Despite a recent federal court directive and pressure from Republican lawmakers to move forward with a review of the stalled Yucca Mountain nuclear-waste repository, the Nuclear Regulatory Commission has not yet decided on its next step. However, the NRC has set in motion a process to help it determine what that future action will be, its chairman says.

The U.S. Circuit Court of Appeals for the District of Columbia ruled on Aug. 13 that NRC violated a federal energy law when it halted its review of a Dept of Energy application to build a nuclear-waste facility beneath Nevada's Yucca Mountain. The court also ordered NRC to restart that evaluation.

Speaking at a Platts Energy Podium meeting on Sept. 11, NRC Chairman Allison M. Macfarlane said the commission and other parties have until Sept. 27 to appeal the court's decision. (Link here to Platts' podcast of the meeting.)

NRC also issued an order on Aug. 30 asking parties to comment by the end of September on how it should proceed with the Yucca Mountain review. NRC also asked its own staff to provide budget information by Sept. 30.

Macfarlane told reporters at the Platts event that she couldn’t say how long it will take the NRC to evaluate those comments. “It depends on, partly, how much information we get and how many people comment," she said. Macfarlane added that the NRC staff then “will have to collate that information and bring it to the commission.”

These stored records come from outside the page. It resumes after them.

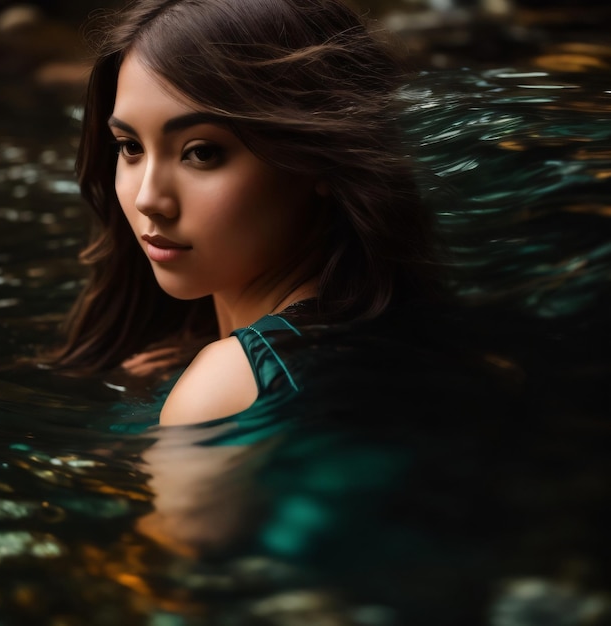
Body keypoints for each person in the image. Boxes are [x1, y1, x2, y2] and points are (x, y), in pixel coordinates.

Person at [46, 0, 443, 427]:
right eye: (130, 147)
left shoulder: (225, 389)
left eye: (201, 153)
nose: (148, 199)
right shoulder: (398, 332)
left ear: (319, 159)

That information-gathering effort won’t be funded by the $11 million in appropriations the commission has left for the license application review, she said.

A day earlier, Republican members of a House subcommittee grilled Macfarlane about NRC’s course of action on the Yucca Mountain application. Testifying before the Energy and Commerce Committee's subcommittee on the environment and the economy, Macfarlane responded that it would be “inappropriate” to comment because the commission has not yet decided on a plan.

Subcommittee Chairman John Shimkus (R-Ill.) pushed for action. He said, “Electricity consumers and taxpayers have waited 30 years and paid $15 billion to find out whether our independent nuclear-safety regulator concluded that Yucca Mountain would be safe or not."

Shimkus further said that the next step in NRC's process would be to issue a safety evaluation report. Shimkus said, "The NRC has the money to do it. A federal court has ruled that the NRC must proceed."

But the subcommittee’s top Democrat, Paul Tonko (N.Y.), chided the panel's GOP leaders for holding a hearing so soon after the appeals court issued its ruling. “The plan hasn’t been developed yet,” Tonko said.